As Mary Douglas and other cultural theorists have argued, risks are perceived and constructed differently by groups based on their cultural systems, values, and hierarchies (see, e.g., Douglas 1992; Douglas and Wildavsky 1983; cf. Eidinow 2007). While there is no direct equivalent in Greek or Latin for risk, this paper uses the term as a heuristic device, to describe what Greeks and Romans would call ‘danger’ (periculum, kindunos) and more generally, to describe the possibility of a negative outcome in situations where the stakes are high and the end result is uncertain. Fortuna, as a goddess of good luck, also projects its inverse – the possibility of loss and failure.
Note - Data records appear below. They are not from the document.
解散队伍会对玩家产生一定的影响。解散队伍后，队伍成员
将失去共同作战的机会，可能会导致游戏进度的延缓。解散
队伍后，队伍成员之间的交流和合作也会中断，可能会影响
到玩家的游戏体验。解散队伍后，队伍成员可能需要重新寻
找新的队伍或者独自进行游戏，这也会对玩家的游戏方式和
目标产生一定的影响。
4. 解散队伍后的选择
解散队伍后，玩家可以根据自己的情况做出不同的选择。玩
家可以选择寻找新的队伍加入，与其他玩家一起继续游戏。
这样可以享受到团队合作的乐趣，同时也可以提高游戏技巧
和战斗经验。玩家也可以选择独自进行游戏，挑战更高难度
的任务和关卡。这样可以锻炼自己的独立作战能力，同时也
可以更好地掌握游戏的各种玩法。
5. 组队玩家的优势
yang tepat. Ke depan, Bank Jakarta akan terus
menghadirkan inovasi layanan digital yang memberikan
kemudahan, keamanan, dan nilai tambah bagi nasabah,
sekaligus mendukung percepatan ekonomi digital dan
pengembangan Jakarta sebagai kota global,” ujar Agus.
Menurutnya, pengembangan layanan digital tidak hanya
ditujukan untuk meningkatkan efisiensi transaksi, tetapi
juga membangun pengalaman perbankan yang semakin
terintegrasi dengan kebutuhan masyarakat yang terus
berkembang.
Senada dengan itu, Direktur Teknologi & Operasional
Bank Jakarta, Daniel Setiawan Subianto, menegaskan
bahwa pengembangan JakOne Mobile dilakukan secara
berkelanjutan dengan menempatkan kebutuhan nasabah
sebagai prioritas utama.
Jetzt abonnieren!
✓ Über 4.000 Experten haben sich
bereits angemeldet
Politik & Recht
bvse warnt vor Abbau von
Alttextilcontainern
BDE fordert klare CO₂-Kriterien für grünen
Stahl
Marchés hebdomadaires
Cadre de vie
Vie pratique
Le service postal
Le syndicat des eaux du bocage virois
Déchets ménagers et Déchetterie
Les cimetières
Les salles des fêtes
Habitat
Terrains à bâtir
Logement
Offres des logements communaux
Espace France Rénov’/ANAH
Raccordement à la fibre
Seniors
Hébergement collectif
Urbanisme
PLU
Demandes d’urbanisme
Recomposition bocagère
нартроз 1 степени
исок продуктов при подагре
In the first part of the paper, I focus on Fortuna’s numismatic footprint. The goddess’ imagery draws on Tyche, who was important for Hellenistic kings as a protector of city and empire. Fortuna and Tyche, both implicated in dynastic succession, were kingmakers. In conversation with Hellenistic models, Fortuna’s iconography was standardized in imperial Rome, especially on coins (Arya 2002; cf. Kajanto 1981; Lichocka 1997). Combining agricultural and seafaring imagery, she is usually pictured holding a cornucopia in one hand – a symbol of fertility and abundance – and a ship’s rudder in the other, a sign that she ‘steers’ events, while implying the perils of sea travel. In the Flavian period, she is often pictured with a globe, on which her rudder rests, symbolizing Rome’s victory and stability, thanks to Fortuna’s positive disposition towards the imperial project. Globes, however, can roll and rotate, they are inherently precarious. They symbolize time and can also point to the fixity of the human lifespan and perhaps an empire’s too.

The second half of the paper turns to Fortuna in a domestic setting. The goddess had a range of associations and was sometimes blended with other gods. In imperial Pompeii, for example, Fortuna was blended with Isis (known among scholars as ‘Isis Fortuna’), opening up a wider range of salvific, as well as reproductive, associations. Indeed, the majority of figural representations of Isis from Pompeii are in the form of Fortuna – with rudder and cornucopia (Beaurin 2008). Isis Fortuna seems to have been linked to the hearth and featured in household worship. Isis was also associated with vegetal growth and maritime activity, and her identity as ‘Isis Fortuna’ draws together domestic and reproductive associations with seafaring (symbolized by her rudder) and the earth’s fertility (the cornucopia).

Altogether, reproduction, seafaring, and vegetal growth constitute a discursive toolkit for understanding gain, loss, success, and failure. In their own ways, each of these activities is bound up with perceptions of risk – of high stakes and the possibilities of success and failure. In the polyvalent goddess Fortuna, we find the interplay and entanglement of these activities. She suggests a conceptualization of luck and chance, which also conveys a distinctly gendered view of risk and its rewards.